GEECL earnings underline financial resilience during COVID

Despite challenging market conditions and complete lockdown triggered by the COVID pandemic, Great Eastern Energy Corporation Ltd. (“GEECL”) has demonstrated a resilient business model, reporting a healthy cash profit and reducing the company’s overall debt, the U.K. based leading brokerage and research firm, SP Angel (“SPA”) has said in its post-earnings report. GEECL, which is listed on the London Stock Exchange and operates a coal bed methane project in West Bengal, reported its earnings for the first half of the current financial year (April-March) on Wednesday.

GEECL reported revenues of US$13.1m for the first half of the financial year compared to US$19.2m a year ago on a constant currency basis with the YoY drop attributed to the national lockdown in India from 23 March 2020 until the end of June 2020. The lockdown to combat the spread of COVID has subsequently been gradually relaxed.

While the slowdown in economic activity adversely impacted sales in H2 2020 and H1 2021, the company has taken appropriate measures to minimize the impact by optimizing costs and increasing efficiencies.

This has led to a healthy EBITDA of US$6.9m (H1 2020: US$11.15m) and a cash profit of US$3m in the period. Further, underlying the performance in H1 despite the COVID impact, the gross debt of GEECL fell by US$6.6m in the period to US$68.3m, and net debt fell ahead of SPA estimates to US$58.9m (H1 2020: US$63.0m, SPA est. US$59.1m).

According to the brokerage’s note, bucking the trend of much of GEECL’s E&P peers, the Company maintains a prudent approach to capital discipline, continuing to pay down its debt position and not taking up the optional debt moratorium allowed by the Reserve Bank of India due to COVID-19.  This has resulted in a significant fall in GEEC’s net debt/equity ratio to 0.64 (H1 2020: 0.71). On current market trends and additional revenues weighted to H2 2021, SPA has forecast that GEECL will end its financial year with a net debt position of c.US$55m.

As per SPA, the company will continue to remain robust in its liquidity position given a stable pricing model and an unchanged receivable position relative to revenues. With the gradual resumption of overall economic activities, operations of the Company effective second quarter started moving towards normalcy.

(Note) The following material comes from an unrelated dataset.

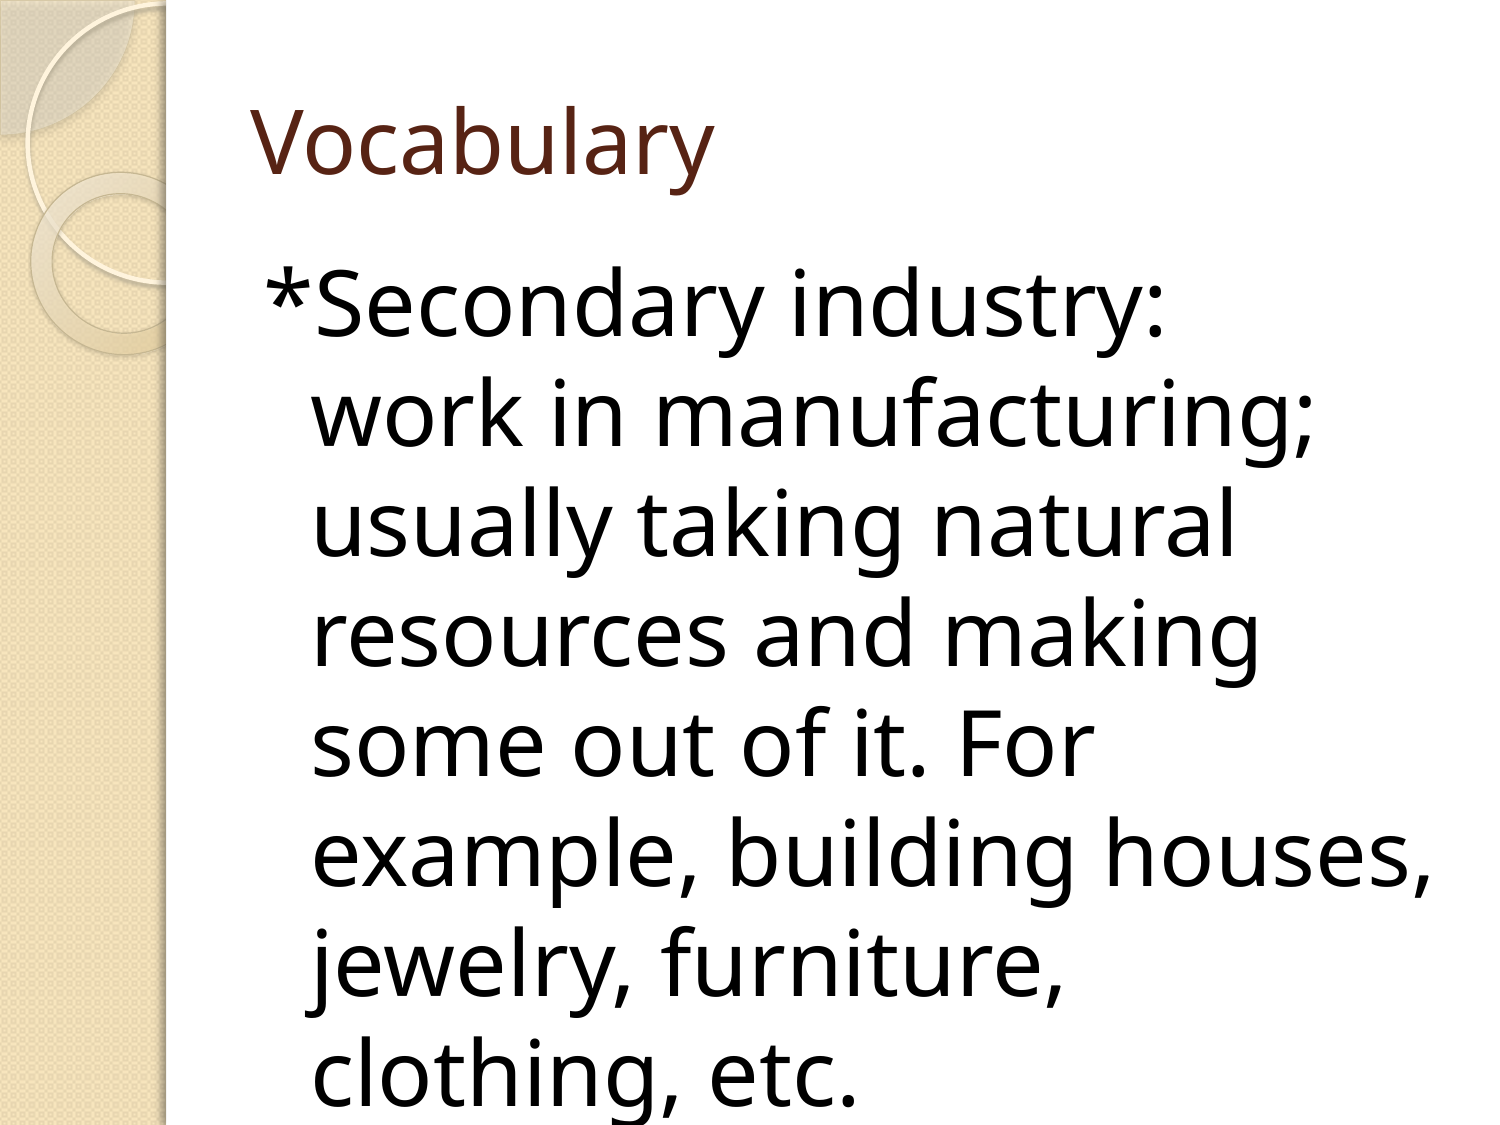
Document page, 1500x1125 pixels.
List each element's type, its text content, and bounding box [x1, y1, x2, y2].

Operationally, GEECL has been progressing in a manner resulting in further incremental production increases and cash flows. The much anticipated GAIL gas pipeline is reported to complete in February 2021 which will help in expanding the business for GEECL.  The pipeline will run adjacent to GEEC’s acreage resulting in increased connectivity to the considerable Kolkata market, enhancing project economics, and acting as a springboard for the Company’s aggressive 144-well drilling campaign commencing next year.

Once completed, the pipeline will enable connectivity to several large industrial plants, in addition to 25 others across areas where City Gas Distribution rights have been awarded. The total demand in the region is envisaged at c.700MMscf/d allowing GEECL to significantly ramp up its operations at Raniganj (South) given the exponential demand.

In conclusion SPA’s take is as follows: A positive set of figures released today, and shareholders will be encouraged by the financial resilience exhibited in challenging market conditions in our view. The Company’s strategy of optimizing production, as well as pursuing further exploration continues, as is the exploitation of its potentially transformational shale acreage. More recently, the Indian Government has taken positive steps to accelerate growth in the country’s economy, and as a result, demand for hydrocarbons in India continues to grow, recently evidenced from rising LNG import data. Today’s results further highlight the Company’s compelling investment case in our view, outperforming much of its peer group. GEECL’s current valuation, therefore, remains deeply undemanding and we reiterate our STRONG BUY stance and 252p/share Target Price.